Court of Appeal grapples with litigation funding agreements with legislative reform on the horizon

In June 2025, the Court of Appeal heard arguments on the enforceability of revised litigation funding arrangements, just a few days after the Civil Justice Council recommended legislation to reverse the Supreme Court's decision in PACCAR and introduce light-touch regulation in the funding sector.

Background

In July 2023, the Supreme Court handed down its landmark decision in PACCAR,[1] holding that litigation funding agreements ("LFAs") typically used in UK collective proceedings (whereby funders are entitled to recover a percentage of damages recovered) were "damages-based agreements" ("DBAs"). In practice, the decision meant that most LFAs then in use were unenforceable as they did not comply with the Courts and Legal Services Act 1990 ("CLSA") and corresponding DBA regulations.

In March 2024, the previous Government introduced draft legislation that would have reversed the effect of PACCAR, but the draft bill was ultimately relegated into political limbo due to the 2024 General Election.
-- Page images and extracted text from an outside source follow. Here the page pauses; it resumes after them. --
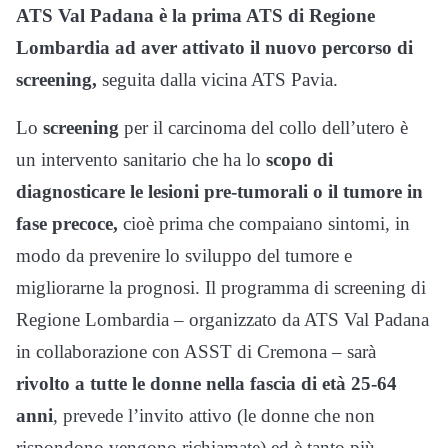
ATS Val Padana è la prima ATS di Regione
Lombardia ad aver attivato il nuovo percorso di
screening,
seguita dalla vicina ATS Pavia.
Lo
screening
per il carcinoma del collo dell’utero è
un intervento sanitario che ha lo
scopo di
diagnosticare le lesioni pre-tumorali o il tumore in
fase precoce,
cioè prima che compaiano sintomi, in
modo da prevenire lo sviluppo del tumore e
migliorarne la prognosi. Il programma di screening di
Regione Lombardia – organizzato da ATS Val Padana
in collaborazione con ASST di Cremona – sarà
rivolto a tutte le donne nella fascia di età 25-64
anni
, prevede l’invito attivo (le donne che non
rispondono vengono richiamate) ed è tanto più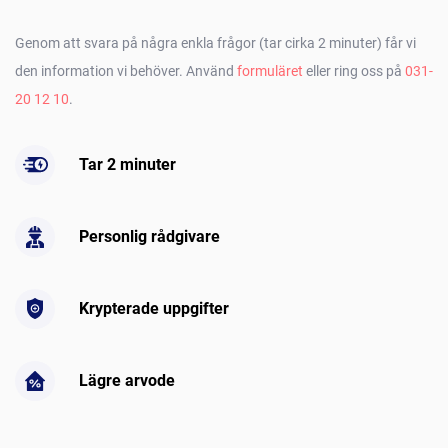
Genom att svara på några enkla frågor (tar cirka 2 minuter) får vi
den information vi behöver. Använd
formuläret
eller ring oss på
031-
20 12 10
.
Tar 2 minuter
Personlig rådgivare
Krypterade uppgifter
Lägre arvode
Earlier this month, the Civil Justice Council ("CJC") issued a report into litigation funding in England and Wales, recommending that PACCAR be reversed and that the Government introduce "light-touch regulation" for litigation funding. The Court of Appeal's deliberations are therefore taking place against the backdrop of the UK Government's own consideration of its response to the CJC's funding recommendations.

Funder workarounds blessed in the CAT

Many litigation funders developed workarounds in their LFAs by revising the calculation of their fees so that they were calculated by reference to either the greater or lesser of:

  • a multiple of costs provided to the class representative subject to a cap (whether express or implied) by reference to the total damages or some part thereof ("Capped Multiple of Costs"); or
  • a percentage of the damages but only to the extent enforceable and permitted by law ("Contingent Percentage of Proceeds").
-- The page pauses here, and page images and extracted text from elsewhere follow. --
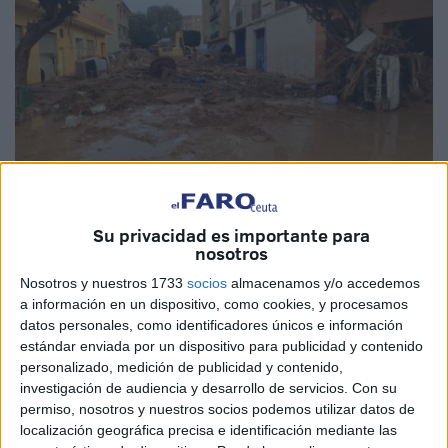
Su privacidad es importante para
nosotros
Imágenes cedidas
Nosotros y nuestros 1733
socios
almacenamos y/o accedemos
a información en un dispositivo, como cookies, y procesamos
datos personales, como identificadores únicos e información
estándar enviada por un dispositivo para publicidad y contenido
La solidaridad caballa se pone de manifiesto una vez más,
personalizado, medición de publicidad y contenido,
investigación de audiencia y desarrollo de servicios.
Con su
sobre todo en momentos difíciles. Así lo ha demostrado
permiso, nosotros y nuestros socios podemos utilizar datos de
una
vecina de Ceuta
con dos décadas en Valencia que
localización geográfica precisa e identificación mediante las
ha puesto manos a la obra, junto con su falla, para ayudar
In a series of decisions, the Competition Appeal Tribunal ("CAT") found such clauses were not DBAs in light of PACCAR and were therefore enforceable. In doing so, the CAT certified various collective proceedings that were mostly brought on an opt-out basis.  

The defendants in those proceedings challenged the CAT's decisions by bringing a seven-linked appeal.

The appeals

On 10 and 11 June 2025, the Court of Appeal heard the appeals in in Commercial and Interregional Card Claims Ltd v Mastercard and others.[2]
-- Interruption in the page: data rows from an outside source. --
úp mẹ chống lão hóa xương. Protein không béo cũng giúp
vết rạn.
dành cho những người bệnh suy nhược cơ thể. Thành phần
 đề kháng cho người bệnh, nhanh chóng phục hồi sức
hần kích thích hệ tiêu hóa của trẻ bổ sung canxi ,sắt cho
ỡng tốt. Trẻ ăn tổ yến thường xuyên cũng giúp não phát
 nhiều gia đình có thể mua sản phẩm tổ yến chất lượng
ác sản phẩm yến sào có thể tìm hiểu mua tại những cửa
The main issue on appeal was whether the CAT was correct to find that the revised LFAs containing the Capped Multiple of Costs clauses and Contingent Percentage of Proceeds clauses were not DBAs.[3] This was an important issue because if they were DBAs, then they would be unenforceable in the CAT because of section 47C(8) of the Competition Act 1998 (UK). That would mean the claims did not have adequate funding in place to continue.

The appellants argued that the CAT had erred, and these clauses were clearly DBAs and were therefore unenforceable.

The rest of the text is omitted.